Smart investors know that they need to diversify to protect against certain risks. It’s the old adage of ‘not putting all your eggs in one basket’. After all if you have all of your funds in only one share you will lose the lot if the investment crashes and burns…scrambled eggs!
There are four main categories of assets and these are: cash, fixed interest, property and shares. Each of these assets behaves differently in different market situations. Another component of diversification is to add international investment.
It has been said on occasion that cash is king. Certainly with markets in such dire straights during the recession this was so. However, cash does not have growth and does not keep up with inflation. But it is part of your overall diversified portfolio.
Fixed interest assets are investments such as bonds. Bonds are a loan to an institution which pays a fixed rate of interest over the life of the bond to the lender (you as investor). This interest does not change over the time of the investment…it is fixed. The face value of the bond is the amount which the borrower has promised to repay at maturity. The value of the bond is affected by market interest rates. If interest rate go up the value of the bond declines…and if interest rates go down the value of the bond goes up. This increase is because the bond is earning more than other investments and as it can be traded on the open market it has more value and more sought after.

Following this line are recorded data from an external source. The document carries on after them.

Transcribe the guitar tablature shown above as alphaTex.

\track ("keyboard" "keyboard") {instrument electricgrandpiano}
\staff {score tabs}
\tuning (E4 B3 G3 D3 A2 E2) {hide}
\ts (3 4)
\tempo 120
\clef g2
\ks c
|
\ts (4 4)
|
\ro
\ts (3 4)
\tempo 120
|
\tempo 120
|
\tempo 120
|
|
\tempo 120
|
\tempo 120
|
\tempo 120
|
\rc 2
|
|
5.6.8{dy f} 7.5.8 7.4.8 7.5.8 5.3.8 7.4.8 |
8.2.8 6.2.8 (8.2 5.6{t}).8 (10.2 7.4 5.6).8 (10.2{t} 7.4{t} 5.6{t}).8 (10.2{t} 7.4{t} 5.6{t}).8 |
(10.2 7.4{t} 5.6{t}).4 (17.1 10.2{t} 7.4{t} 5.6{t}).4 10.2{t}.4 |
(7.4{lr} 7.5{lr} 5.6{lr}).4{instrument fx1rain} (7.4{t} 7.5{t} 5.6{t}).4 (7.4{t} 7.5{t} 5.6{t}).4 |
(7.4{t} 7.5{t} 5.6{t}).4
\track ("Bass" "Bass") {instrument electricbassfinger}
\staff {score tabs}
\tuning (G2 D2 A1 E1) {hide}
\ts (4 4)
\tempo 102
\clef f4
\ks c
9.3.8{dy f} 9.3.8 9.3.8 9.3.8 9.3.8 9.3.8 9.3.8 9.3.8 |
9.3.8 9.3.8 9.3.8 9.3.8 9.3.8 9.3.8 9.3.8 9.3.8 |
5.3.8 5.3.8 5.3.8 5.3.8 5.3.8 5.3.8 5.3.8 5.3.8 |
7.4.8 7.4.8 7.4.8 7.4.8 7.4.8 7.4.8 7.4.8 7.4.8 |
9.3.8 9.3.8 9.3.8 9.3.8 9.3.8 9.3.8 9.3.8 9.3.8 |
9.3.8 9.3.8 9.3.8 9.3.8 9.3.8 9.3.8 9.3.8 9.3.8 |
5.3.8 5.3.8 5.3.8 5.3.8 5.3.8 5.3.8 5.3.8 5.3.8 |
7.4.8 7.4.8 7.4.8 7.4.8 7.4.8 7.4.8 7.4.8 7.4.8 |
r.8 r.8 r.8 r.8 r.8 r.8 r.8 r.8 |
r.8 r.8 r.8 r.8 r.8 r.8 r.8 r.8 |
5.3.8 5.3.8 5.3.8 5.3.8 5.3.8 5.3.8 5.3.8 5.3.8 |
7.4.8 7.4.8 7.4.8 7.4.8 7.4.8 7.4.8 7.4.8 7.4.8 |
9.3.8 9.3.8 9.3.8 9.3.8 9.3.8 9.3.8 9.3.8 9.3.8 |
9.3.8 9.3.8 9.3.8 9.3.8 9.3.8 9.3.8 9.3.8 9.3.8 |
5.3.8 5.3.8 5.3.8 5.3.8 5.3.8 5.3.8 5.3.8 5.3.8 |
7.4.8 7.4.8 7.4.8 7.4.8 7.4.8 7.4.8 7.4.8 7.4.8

Shares are more popular when interest rates are low and the values normally reflect this. When you buy shares you are buying a portion of the company as a part owner. You invest with the hope that your money will grow. Overall shares are more susceptible to market risk and less vulnerable to inflation risk. While it is not often the case there are times when bonds outperform shares.
Including all of the asset classes in your portfolio will give you diversification but you also need to diversify within those asset classes. This means that not only do you need to invest in different shares but within different industries. When investing in property you need to consider commercial as well as residential.
It said that 92% of the return of a portfolio is due to asset allocation (the mix of investments). Get it right! Smart investing means you need to diversify.